Would you retype the whole listing verbatim, keeping pictures out of it?
== DATA
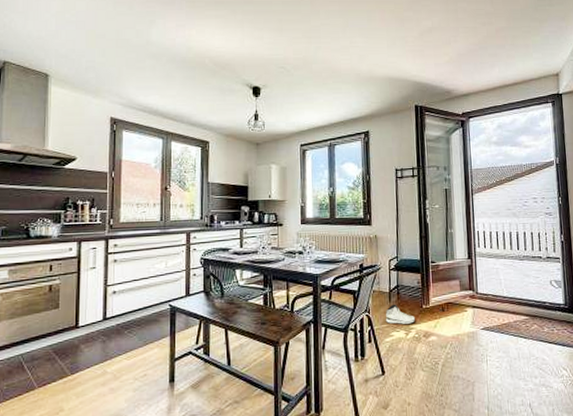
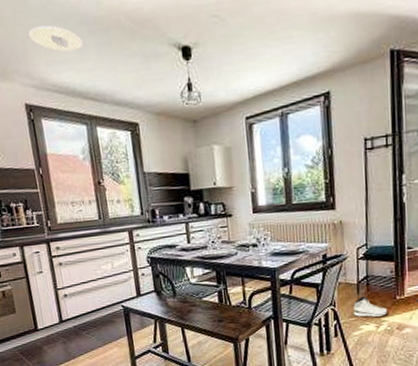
recessed light: none [125,59,171,81] -> present [28,25,84,52]

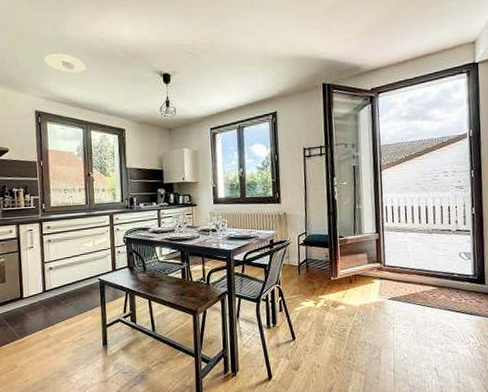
sneaker: present [353,296,388,318] -> none [295,276,324,296]

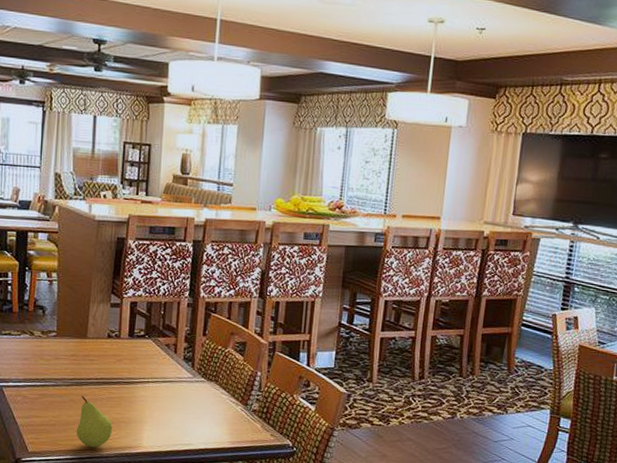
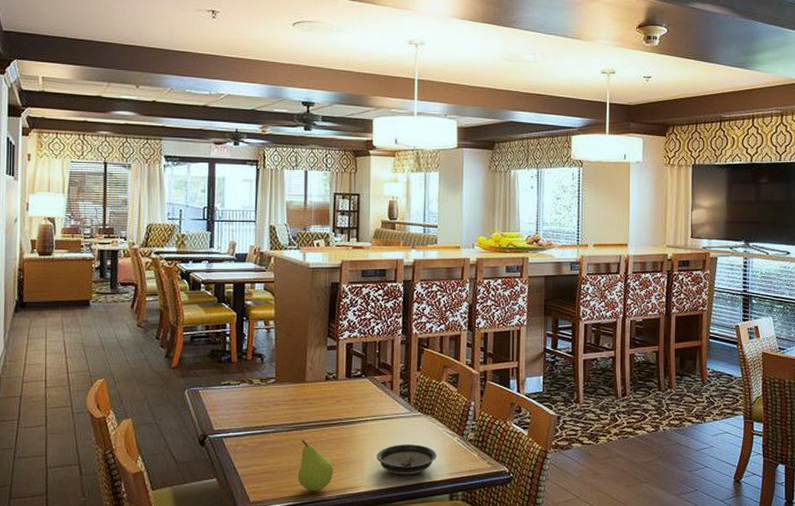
saucer: none [157,408,218,440] -> present [377,444,437,476]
====
WRITTEN RESPONSE:
recessed light: none [125,59,171,81] -> present [28,25,84,52]

sneaker: present [353,296,388,318] -> none [295,276,324,296]

saucer: none [157,408,218,440] -> present [377,444,437,476]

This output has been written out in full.